Understanding rank and alpha Parameters

# Relationship between rank and alpha, and recommended values
configs = [
    {"rank": 4,  "alpha": 8,  "use_case": "Light style changes"},
    {"rank": 8,  "alpha": 16, "use_case": "General fine-tuning (default recommendation)"},
    {"rank": 16, "alpha": 32, "use_case": "Complex tasks, domain adaptation"},
    {"rank": 64, "alpha": 128,"use_case": "When near Full FT performance is needed"},
]

for cfg in configs:
    scaling = cfg["alpha"] / cfg["rank"]
    d = 4096
    params = 2 * d * cfg["rank"]
    print(f"rank={cfg['rank']:3d}, alpha={cfg['alpha']:3d}, "
          f"scaling={scaling:.1f}, params={params:,}, "
          f"use case: {cfg['use_case']}")

# Key rules:
# - Higher rank = more expressiveness, more memory
# - alpha is usually set to 2x rank (alpha = 2 * rank)
# - scaling = alpha / rank, this value controls the LoRA learning rate

QLoRA: 4-bit Quantization + LoRA

QLoRA drastically reduces memory by quantizing the base model to 4-bit, then applying LoRA on top. This makes it possible to fine-tune a 7B model on consumer GPUs (RTX 3090/4090).
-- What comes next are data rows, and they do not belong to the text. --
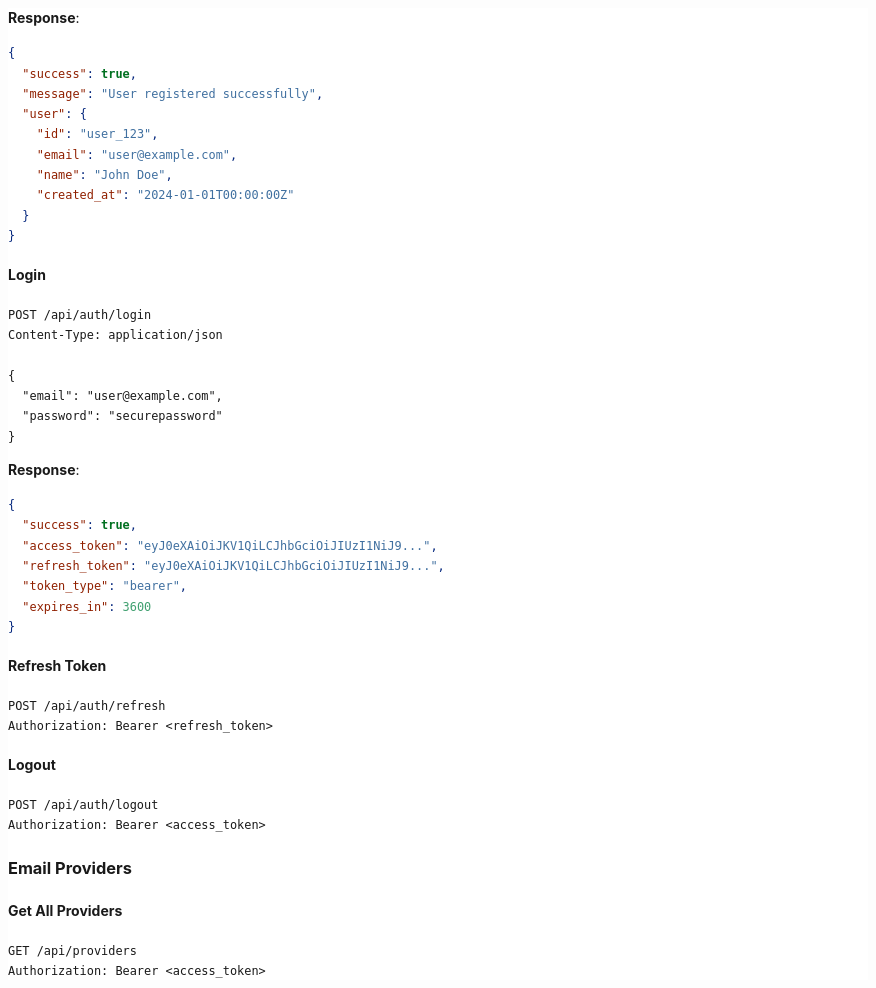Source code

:**Response**:
```json
{
  "success": true,
  "message": "User registered successfully",
  "user": {
    "id": "user_123",
    "email": "user@example.com",
    "name": "John Doe",
    "created_at": "2024-01-01T00:00:00Z"
  }
}
```

#### Login
```http
POST /api/auth/login
Content-Type: application/json

{
  "email": "user@example.com",
  "password": "securepassword"
}
```

**Response**:
```json
{
  "success": true,
  "access_token": "eyJ0eXAiOiJKV1QiLCJhbGciOiJIUzI1NiJ9...",
  "refresh_token": "eyJ0eXAiOiJKV1QiLCJhbGciOiJIUzI1NiJ9...",
  "token_type": "bearer",
  "expires_in": 3600
}
```

#### Refresh Token
```http
POST /api/auth/refresh
Authorization: Bearer <refresh_token>
```

#### Logout
```http
POST /api/auth/logout
Authorization: Bearer <access_token>
```

### Email Providers

#### Get All Providers
```http
GET /api/providers
Authorization: Bearer <access_token>
```
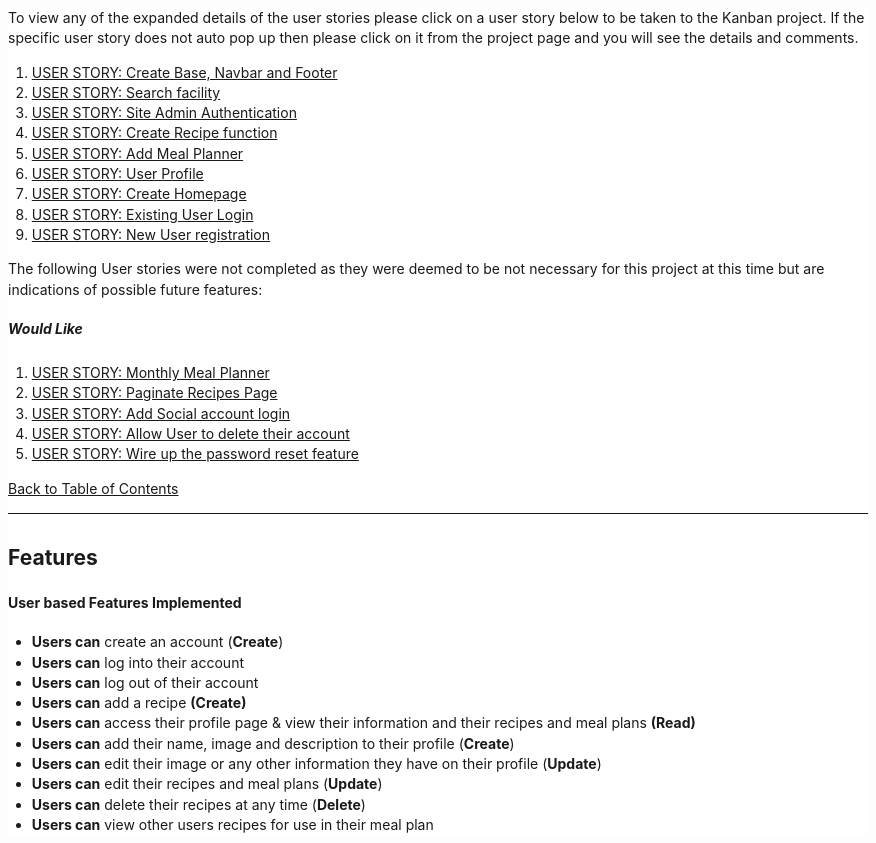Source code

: To view any of the expanded details of the user stories please click on a user story below to be taken to the Kanban project.
If the specific user story does not auto pop up then please click on it from the project page and you will see the details and comments.

 1. [USER STORY: Create Base, Navbar and Footer](https://github.com/PatrickG0308/PP4_Protein_Planner/issues/1)
 2. [USER STORY: Search facility](https://github.com/PatrickG0308/PP4_Protein_Planner/issues/2)
 3. [USER STORY: Site Admin Authentication](https://github.com/PatrickG0308/PP4_Protein_Planner/issues/3)
 4. [USER STORY: Create Recipe function](https://github.com/PatrickG0308/PP4_Protein_Planner/issues/4)
 5. [USER STORY: Add Meal Planner](https://github.com/PatrickG0308/PP4_Protein_Planner/issues/5)
 6. [USER STORY: User Profile](https://github.com/PatrickG0308/PP4_Protein_Planner/issues/6)
 7. [USER STORY: Create Homepage](https://github.com/PatrickG0308/PP4_Protein_Planner/issues/7)
 8. [USER STORY: Existing User Login](https://github.com/PatrickG0308/PP4_Protein_Planner/issues/8)
 9. [USER STORY: New User registration](https://github.com/PatrickG0308/PP4_Protein_Planner/issues/9)

The following User stories were not completed as they were deemed to be not necessary for this project at this time but are indications of possible future features:

##### Would Like

 1. [USER STORY: Monthly Meal Planner](https://github.com/PatrickG0308/PP4_Protein_Planner/issues/10)
 2. [USER STORY: Paginate Recipes Page](https://github.com/PatrickG0308/PP4_Protein_Planner/issues/11)
 3. [USER STORY: Add Social account login](https://github.com/PatrickG0308/PP4_Protein_Planner/issues/12)
 4. [USER STORY: Allow User to delete their account](https://github.com/PatrickG0308/PP4_Protein_Planner/issues/13)
 5. [USER STORY: Wire up the password reset feature](https://github.com/PatrickG0308/PP4_Protein_Planner/issues/14)

[Back to Table of Contents](#contents)

---

## Features

#### User based Features Implemented

- **Users can** create an account (**Create**)
- **Users can** log into their account
- **Users can** log out of their account
- **Users can** add a recipe **(Create)**
- **Users can** access their profile page & view their information and their recipes and meal plans **(Read)**
- **Users can** add their name, image and description to their profile (**Create**)
- **Users can** edit their image or any other information they have on their profile (**Update**)
- **Users can** edit their recipes and meal plans (**Update**)
- **Users can** delete their recipes at any time (**Delete**)
- **Users can** view other users recipes for use in their meal plan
from transformers import AutoModelForCausalLM, BitsAndBytesConfig
import torch

# 4-bit quantization configuration (QLoRA)
bnb_config = BitsAndBytesConfig(
    load_in_4bit=True,                     # Enable 4-bit quantization
    bnb_4bit_quant_type="nf4",             # NormalFloat4 type (recommended)
    bnb_4bit_compute_dtype=torch.bfloat16, # Compute in bfloat16
    bnb_4bit_use_double_quant=True,        # Double quantization (additional memory savings)
)

# Load 4-bit quantized model
model = AutoModelForCausalLM.from_pretrained(
    "meta-llama/Llama-3.1-8B-Instruct",
    quantization_config=bnb_config,
    device_map="auto",
)

# Memory usage comparison table
memory_comparison = {
    "Precision":  ["FP32", "FP16", "INT8", "INT4(QLoRA)"],
    "7B model":   ["28GB", "14GB", "7GB",  "3.5GB"],
    "13B model":  ["52GB", "26GB", "13GB", "6.5GB"],
    "70B model":  ["280GB","140GB","70GB", "35GB"],
}
for key, vals in memory_comparison.items():
    print(f"{key:12} | {'  |  '.join(vals)}")
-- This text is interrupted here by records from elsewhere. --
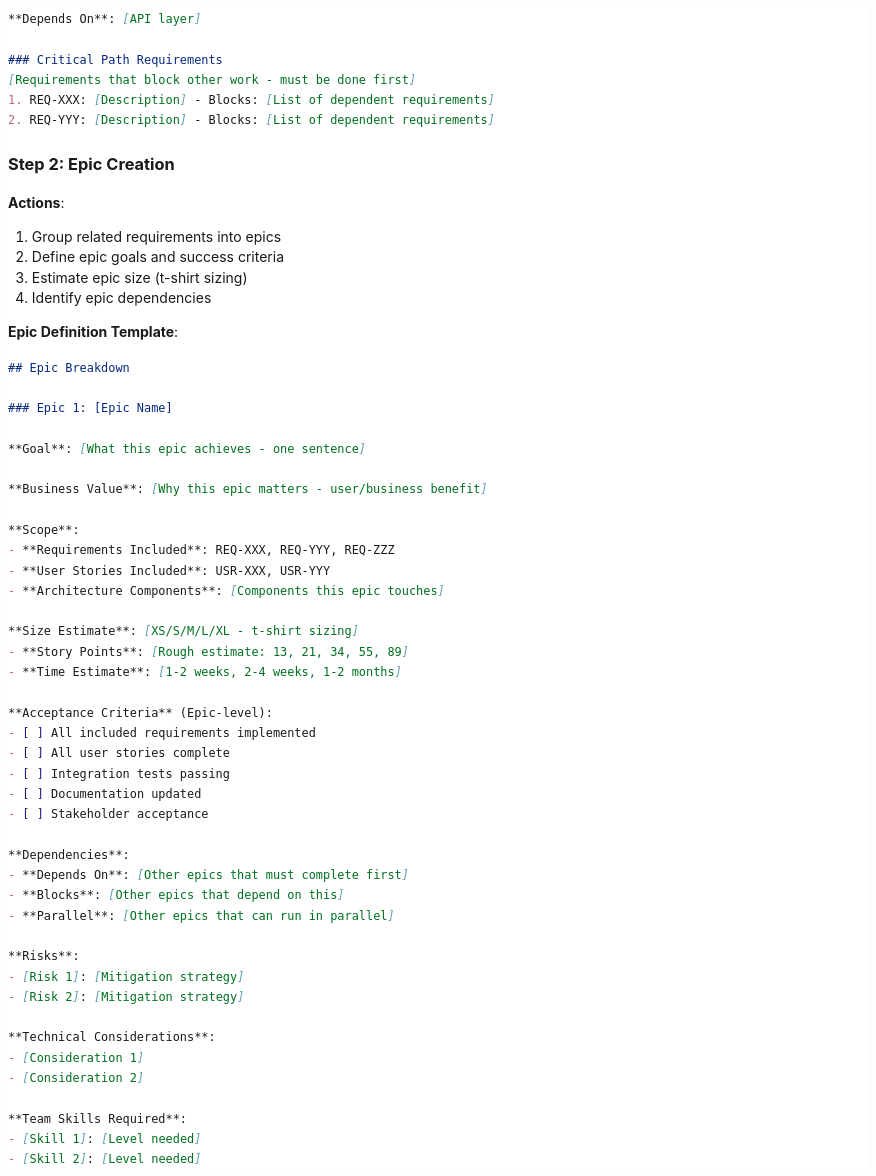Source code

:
 ```markdown
**Depends On**: [API layer]

### Critical Path Requirements
[Requirements that block other work - must be done first]
1. REQ-XXX: [Description] - Blocks: [List of dependent requirements]
2. REQ-YYY: [Description] - Blocks: [List of dependent requirements]
```

### Step 2: Epic Creation

**Actions**:
1. Group related requirements into epics
2. Define epic goals and success criteria
3. Estimate epic size (t-shirt sizing)
4. Identify epic dependencies

**Epic Definition Template**:
```markdown
## Epic Breakdown

### Epic 1: [Epic Name]

**Goal**: [What this epic achieves - one sentence]

**Business Value**: [Why this epic matters - user/business benefit]

**Scope**:
- **Requirements Included**: REQ-XXX, REQ-YYY, REQ-ZZZ
- **User Stories Included**: USR-XXX, USR-YYY
- **Architecture Components**: [Components this epic touches]

**Size Estimate**: [XS/S/M/L/XL - t-shirt sizing]
- **Story Points**: [Rough estimate: 13, 21, 34, 55, 89]
- **Time Estimate**: [1-2 weeks, 2-4 weeks, 1-2 months]

**Acceptance Criteria** (Epic-level):
- [ ] All included requirements implemented
- [ ] All user stories complete
- [ ] Integration tests passing
- [ ] Documentation updated
- [ ] Stakeholder acceptance

**Dependencies**:
- **Depends On**: [Other epics that must complete first]
- **Blocks**: [Other epics that depend on this]
- **Parallel**: [Other epics that can run in parallel]

**Risks**:
- [Risk 1]: [Mitigation strategy]
- [Risk 2]: [Mitigation strategy]

**Technical Considerations**:
- [Consideration 1]
- [Consideration 2]

**Team Skills Required**:
- [Skill 1]: [Level needed]
- [Skill 2]: [Level needed]
```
With QLoRA, you can fine-tune a 7B model with approximately 6GB of VRAM. This is sufficient even for an RTX 3060 (12GB).

Today’s Exercises

Extend the LoRALayer class above to change rank to 4, 8, 16, and 32, then organize the number of trainable parameters and the ratio to total parameters in a table.
Measure the actual memory usage difference between load_in_8bit=True and load_in_4bit=True in BitsAndBytesConfig. Use model.get_memory_footprint().
Research how the alpha/rank ratio (scaling) in LoRA affects training, and document what problems occur when scaling is too high or too low.